» Material for the task:
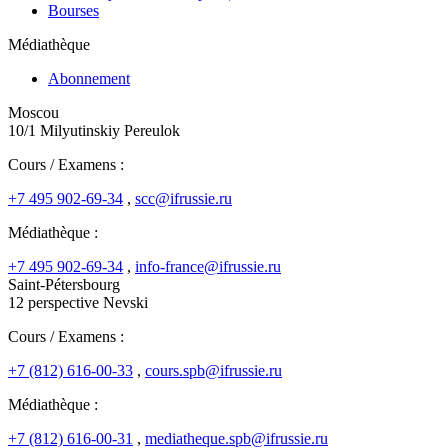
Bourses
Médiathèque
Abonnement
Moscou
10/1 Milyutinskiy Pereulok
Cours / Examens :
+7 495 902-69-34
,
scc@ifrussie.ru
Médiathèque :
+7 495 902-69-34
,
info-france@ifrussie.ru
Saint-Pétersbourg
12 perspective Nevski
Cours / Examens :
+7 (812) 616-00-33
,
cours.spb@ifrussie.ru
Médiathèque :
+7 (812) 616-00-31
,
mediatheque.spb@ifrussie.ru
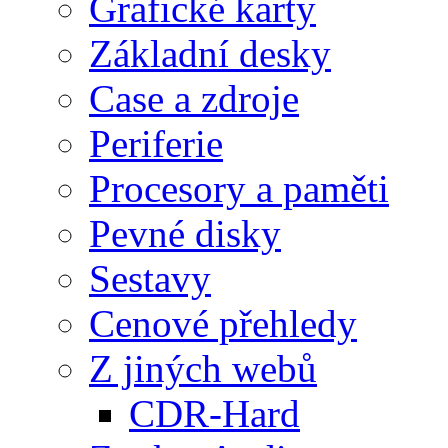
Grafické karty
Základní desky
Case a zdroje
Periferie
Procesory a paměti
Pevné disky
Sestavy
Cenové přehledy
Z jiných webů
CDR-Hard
==
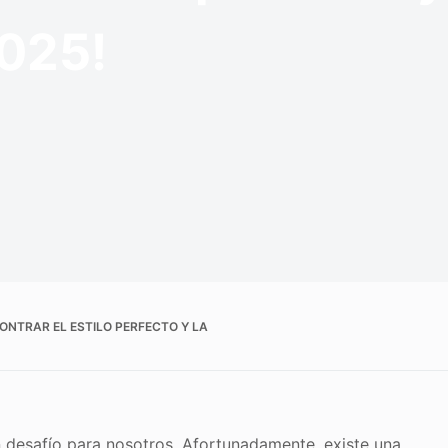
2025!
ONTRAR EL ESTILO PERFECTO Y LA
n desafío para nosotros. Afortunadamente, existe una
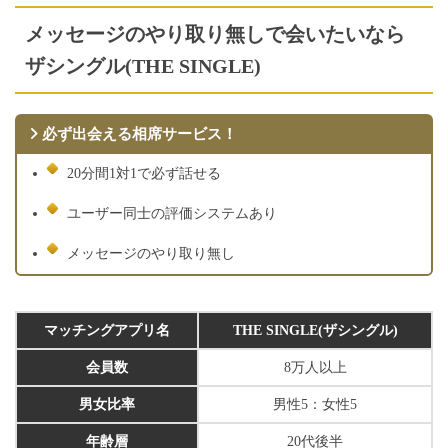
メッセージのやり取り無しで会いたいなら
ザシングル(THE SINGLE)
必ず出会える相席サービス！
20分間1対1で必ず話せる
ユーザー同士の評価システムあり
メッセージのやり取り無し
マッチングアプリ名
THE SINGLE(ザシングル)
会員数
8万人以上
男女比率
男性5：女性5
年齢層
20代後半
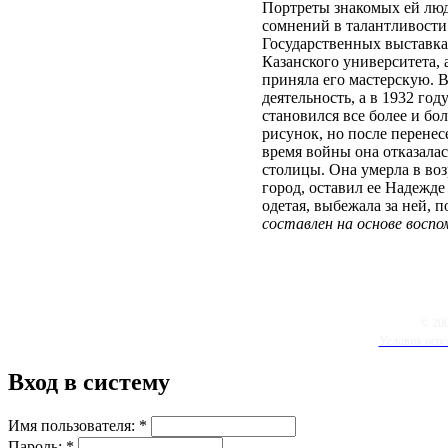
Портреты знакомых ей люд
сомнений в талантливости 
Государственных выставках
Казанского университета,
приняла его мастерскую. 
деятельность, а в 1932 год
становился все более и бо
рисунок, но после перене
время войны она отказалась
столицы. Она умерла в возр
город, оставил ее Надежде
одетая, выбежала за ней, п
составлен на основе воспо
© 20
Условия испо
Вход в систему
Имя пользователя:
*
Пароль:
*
--
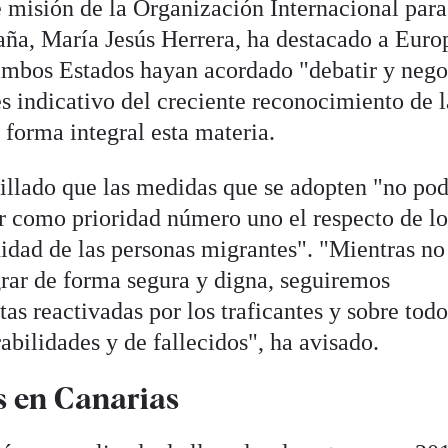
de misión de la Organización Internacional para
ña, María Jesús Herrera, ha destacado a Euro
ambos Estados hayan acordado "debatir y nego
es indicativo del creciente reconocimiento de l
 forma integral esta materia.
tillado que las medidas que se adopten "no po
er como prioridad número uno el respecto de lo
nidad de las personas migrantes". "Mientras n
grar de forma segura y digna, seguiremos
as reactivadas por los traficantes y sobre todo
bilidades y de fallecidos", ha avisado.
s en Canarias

» What this task involves:
Looking at the entries above, say how many lines contain the word "forma". Nothing but the number is needed.

» Solution below:
2